Monday, Apr. 12, 1999
What If My Test-Tube Babies Were Swapped in the Lab?
By Jane Wulf
My heart goes out to Donna Fasano. She's the New York City woman who was reluctantly thrust into the headlines last week because of an infertility treatment mix-up that impregnated her with two embryos: one created by her egg and her husband's sperm, the other by an African-American couple who had been seeing the same specialist at the same time. She carried both embryos to term, giving birth to two beautiful but noticeably different boys and raising them for three months, during which time they shared the same crib, the same swing, the same parents. Then when a black couple came forth claiming to be the biological parents of one of her twins, she faced a truly Solomonic test of love.
The mind reels. Like thousands of women my age, I'm intimately familiar with the emotional roller-coaster ride that is in-vitro fertilization. Four years ago, my husband and I were blessed with our own test-tube babies--beautiful girl twins who are equally delightful but totally different. One looks just like me; the other bears little resemblance. Are they both mine? Were my eggs placed in the right drawer? In the right Petri dish? Fertilized by the right sperm? Is someone else raising one of my children? Is ignorance bliss?

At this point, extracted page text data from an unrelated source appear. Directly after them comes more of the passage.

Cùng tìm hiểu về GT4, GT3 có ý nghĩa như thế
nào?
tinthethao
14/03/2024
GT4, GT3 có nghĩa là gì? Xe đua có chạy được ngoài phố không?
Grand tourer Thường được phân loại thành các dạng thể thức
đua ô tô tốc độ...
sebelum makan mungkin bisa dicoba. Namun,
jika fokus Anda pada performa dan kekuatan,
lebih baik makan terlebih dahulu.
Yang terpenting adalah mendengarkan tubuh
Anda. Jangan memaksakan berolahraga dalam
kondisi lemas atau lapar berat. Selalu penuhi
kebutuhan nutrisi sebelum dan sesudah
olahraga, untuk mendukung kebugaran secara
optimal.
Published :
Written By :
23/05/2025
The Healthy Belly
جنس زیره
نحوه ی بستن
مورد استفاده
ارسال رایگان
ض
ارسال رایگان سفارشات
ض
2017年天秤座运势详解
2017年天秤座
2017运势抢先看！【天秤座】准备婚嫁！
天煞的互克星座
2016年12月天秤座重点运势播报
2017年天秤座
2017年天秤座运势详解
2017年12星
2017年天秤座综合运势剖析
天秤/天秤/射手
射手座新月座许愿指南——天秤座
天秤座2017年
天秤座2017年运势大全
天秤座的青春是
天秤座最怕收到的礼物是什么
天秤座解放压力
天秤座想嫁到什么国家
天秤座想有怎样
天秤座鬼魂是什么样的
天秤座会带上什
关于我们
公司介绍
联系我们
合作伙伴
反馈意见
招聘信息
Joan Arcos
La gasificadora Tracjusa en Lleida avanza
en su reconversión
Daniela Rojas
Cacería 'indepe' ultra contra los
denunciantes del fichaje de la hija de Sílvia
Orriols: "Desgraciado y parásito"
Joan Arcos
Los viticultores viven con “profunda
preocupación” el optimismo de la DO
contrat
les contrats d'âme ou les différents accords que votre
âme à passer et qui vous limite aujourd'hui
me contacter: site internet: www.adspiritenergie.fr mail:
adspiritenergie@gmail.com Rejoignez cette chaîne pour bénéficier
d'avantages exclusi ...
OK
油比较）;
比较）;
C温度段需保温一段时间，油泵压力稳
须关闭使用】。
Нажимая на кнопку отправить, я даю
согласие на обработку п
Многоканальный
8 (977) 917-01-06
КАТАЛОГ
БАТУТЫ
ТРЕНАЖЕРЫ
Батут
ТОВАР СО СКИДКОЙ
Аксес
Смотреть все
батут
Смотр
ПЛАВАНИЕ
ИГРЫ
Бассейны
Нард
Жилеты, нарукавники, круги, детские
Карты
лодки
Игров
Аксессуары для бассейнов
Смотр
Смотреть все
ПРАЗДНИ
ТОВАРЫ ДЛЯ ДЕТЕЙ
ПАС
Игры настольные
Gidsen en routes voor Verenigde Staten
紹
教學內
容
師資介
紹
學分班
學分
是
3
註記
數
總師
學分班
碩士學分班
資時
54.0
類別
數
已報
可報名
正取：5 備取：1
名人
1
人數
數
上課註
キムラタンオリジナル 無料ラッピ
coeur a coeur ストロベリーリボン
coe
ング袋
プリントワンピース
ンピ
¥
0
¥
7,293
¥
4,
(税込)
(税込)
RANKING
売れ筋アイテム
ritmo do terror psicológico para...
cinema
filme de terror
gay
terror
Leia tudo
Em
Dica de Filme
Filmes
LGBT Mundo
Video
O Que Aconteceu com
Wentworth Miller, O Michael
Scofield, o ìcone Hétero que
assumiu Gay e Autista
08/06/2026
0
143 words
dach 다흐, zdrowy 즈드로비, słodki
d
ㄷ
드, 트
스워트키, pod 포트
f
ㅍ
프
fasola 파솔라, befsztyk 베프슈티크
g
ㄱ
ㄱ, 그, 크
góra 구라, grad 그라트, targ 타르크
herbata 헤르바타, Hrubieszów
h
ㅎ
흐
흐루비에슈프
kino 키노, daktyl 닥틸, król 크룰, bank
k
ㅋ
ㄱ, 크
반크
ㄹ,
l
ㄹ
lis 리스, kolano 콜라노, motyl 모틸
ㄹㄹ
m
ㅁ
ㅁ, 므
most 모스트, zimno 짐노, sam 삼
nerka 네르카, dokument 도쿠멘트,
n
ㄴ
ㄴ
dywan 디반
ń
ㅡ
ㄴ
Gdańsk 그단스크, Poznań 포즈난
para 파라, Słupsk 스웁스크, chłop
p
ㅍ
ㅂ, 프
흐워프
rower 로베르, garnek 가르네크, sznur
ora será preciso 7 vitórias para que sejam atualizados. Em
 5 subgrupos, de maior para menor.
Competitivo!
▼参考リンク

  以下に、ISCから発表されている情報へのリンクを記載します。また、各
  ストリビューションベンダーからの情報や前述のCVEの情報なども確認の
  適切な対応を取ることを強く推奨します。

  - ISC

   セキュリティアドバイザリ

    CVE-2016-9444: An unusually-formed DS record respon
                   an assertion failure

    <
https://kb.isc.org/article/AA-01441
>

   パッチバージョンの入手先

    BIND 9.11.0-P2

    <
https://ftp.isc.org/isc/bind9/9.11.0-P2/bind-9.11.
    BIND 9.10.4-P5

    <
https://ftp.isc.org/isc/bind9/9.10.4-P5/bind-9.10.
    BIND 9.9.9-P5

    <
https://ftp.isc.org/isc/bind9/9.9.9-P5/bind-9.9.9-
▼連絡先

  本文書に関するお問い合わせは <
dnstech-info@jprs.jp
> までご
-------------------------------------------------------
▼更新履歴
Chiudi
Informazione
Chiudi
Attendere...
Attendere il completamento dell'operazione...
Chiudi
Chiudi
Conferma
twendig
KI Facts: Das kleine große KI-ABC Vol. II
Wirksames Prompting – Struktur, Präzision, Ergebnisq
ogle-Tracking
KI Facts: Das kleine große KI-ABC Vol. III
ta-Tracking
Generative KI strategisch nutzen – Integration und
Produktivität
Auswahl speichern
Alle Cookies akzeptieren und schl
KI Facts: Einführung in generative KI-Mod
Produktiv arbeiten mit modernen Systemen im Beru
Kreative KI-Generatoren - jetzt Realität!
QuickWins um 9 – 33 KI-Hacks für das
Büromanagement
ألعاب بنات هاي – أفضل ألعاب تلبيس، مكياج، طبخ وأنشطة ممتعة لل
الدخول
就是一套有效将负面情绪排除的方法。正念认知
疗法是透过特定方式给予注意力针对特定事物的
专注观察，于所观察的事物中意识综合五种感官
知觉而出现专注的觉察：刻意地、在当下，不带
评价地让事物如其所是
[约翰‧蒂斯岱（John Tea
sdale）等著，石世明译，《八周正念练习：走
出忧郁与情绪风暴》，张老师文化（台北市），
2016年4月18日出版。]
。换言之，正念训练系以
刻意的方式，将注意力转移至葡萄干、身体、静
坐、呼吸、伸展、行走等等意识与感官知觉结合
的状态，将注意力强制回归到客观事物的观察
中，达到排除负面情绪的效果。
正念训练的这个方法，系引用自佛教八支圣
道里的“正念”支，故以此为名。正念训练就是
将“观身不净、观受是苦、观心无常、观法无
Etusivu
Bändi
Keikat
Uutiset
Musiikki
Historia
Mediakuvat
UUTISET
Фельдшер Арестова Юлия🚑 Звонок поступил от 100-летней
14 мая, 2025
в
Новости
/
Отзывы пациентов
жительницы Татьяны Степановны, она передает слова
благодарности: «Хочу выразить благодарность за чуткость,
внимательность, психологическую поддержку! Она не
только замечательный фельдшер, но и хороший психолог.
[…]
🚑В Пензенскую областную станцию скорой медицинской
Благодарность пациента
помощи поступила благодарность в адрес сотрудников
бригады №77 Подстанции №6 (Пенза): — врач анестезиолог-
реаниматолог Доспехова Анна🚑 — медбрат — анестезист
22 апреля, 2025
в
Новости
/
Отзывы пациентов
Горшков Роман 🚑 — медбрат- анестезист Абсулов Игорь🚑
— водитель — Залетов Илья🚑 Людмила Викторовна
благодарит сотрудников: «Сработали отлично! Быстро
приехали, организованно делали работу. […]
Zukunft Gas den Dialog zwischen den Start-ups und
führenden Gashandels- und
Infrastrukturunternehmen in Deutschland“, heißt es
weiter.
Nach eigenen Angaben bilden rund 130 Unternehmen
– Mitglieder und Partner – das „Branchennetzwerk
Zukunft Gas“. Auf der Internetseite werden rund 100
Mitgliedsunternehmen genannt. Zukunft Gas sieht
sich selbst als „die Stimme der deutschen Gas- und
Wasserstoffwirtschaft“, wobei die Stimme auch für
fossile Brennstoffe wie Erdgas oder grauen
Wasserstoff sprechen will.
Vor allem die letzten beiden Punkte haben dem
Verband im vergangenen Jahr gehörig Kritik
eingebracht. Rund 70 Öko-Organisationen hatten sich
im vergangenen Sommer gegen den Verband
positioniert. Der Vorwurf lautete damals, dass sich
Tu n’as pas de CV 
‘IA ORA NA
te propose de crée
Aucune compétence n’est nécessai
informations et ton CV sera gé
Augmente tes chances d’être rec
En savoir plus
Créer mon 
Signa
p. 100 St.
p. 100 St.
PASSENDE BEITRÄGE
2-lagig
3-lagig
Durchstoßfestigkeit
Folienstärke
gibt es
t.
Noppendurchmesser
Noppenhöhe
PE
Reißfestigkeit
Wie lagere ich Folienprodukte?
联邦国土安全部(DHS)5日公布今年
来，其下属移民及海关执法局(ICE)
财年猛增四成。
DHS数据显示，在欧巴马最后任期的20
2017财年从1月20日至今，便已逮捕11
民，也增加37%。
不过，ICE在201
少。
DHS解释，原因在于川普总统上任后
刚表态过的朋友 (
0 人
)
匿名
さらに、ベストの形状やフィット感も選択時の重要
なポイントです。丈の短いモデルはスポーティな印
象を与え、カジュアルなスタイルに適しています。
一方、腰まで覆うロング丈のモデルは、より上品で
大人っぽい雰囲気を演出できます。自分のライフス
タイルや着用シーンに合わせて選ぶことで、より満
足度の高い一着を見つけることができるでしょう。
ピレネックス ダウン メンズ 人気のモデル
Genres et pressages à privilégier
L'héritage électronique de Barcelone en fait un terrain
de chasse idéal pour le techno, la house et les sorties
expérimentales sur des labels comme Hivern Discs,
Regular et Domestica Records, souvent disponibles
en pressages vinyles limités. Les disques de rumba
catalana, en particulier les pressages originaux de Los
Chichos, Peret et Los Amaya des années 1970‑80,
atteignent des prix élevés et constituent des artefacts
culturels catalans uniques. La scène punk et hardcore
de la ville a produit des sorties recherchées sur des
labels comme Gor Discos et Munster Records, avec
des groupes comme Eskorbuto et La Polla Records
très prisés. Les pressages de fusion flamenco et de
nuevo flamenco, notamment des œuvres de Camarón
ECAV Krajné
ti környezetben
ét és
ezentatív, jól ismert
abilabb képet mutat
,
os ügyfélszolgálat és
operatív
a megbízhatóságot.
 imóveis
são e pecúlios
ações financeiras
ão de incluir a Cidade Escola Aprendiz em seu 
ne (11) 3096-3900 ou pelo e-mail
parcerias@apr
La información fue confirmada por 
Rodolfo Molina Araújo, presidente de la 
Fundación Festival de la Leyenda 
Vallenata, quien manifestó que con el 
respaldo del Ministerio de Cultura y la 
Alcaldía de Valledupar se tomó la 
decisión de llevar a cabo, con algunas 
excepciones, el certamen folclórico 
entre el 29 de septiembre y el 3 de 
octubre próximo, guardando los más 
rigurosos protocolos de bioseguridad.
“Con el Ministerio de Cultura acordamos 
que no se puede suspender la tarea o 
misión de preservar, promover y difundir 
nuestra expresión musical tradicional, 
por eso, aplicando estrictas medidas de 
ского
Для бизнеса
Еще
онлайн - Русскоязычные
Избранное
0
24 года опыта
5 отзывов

Reproductive medicine has come a long way in a very short time. It is now a $1 billion-a-year industry that accounts for some 23,000 live births a year in the U.S. But its well-publicized mishaps have moral overtones. Are we interfering with the natural order of things, allowing doctors to play God?
For those who choose to play its roulette wheel, baby-making technology is both heart-wrenching and expensive (as much as $18,000 for a procedure). It involves sophisticated drugs that you must inject into yourself daily and whose long-term toll may be yet unknown. But the possible return? A miracle.
Last week Fasano announced she had agreed to surrender custody of her black son to the black couple, pending the final results of a DNA test. A mother was giving up a son whom she had borne and whom she loves; another woman was receiving the gift of life. Two couples who had separately made the decision to undergo the invasive procedures of modern reproductive medicine and place their faith in the hands of all-too-fallible infertility experts are now permanently joined together, their private lives public, their sons forever brothers.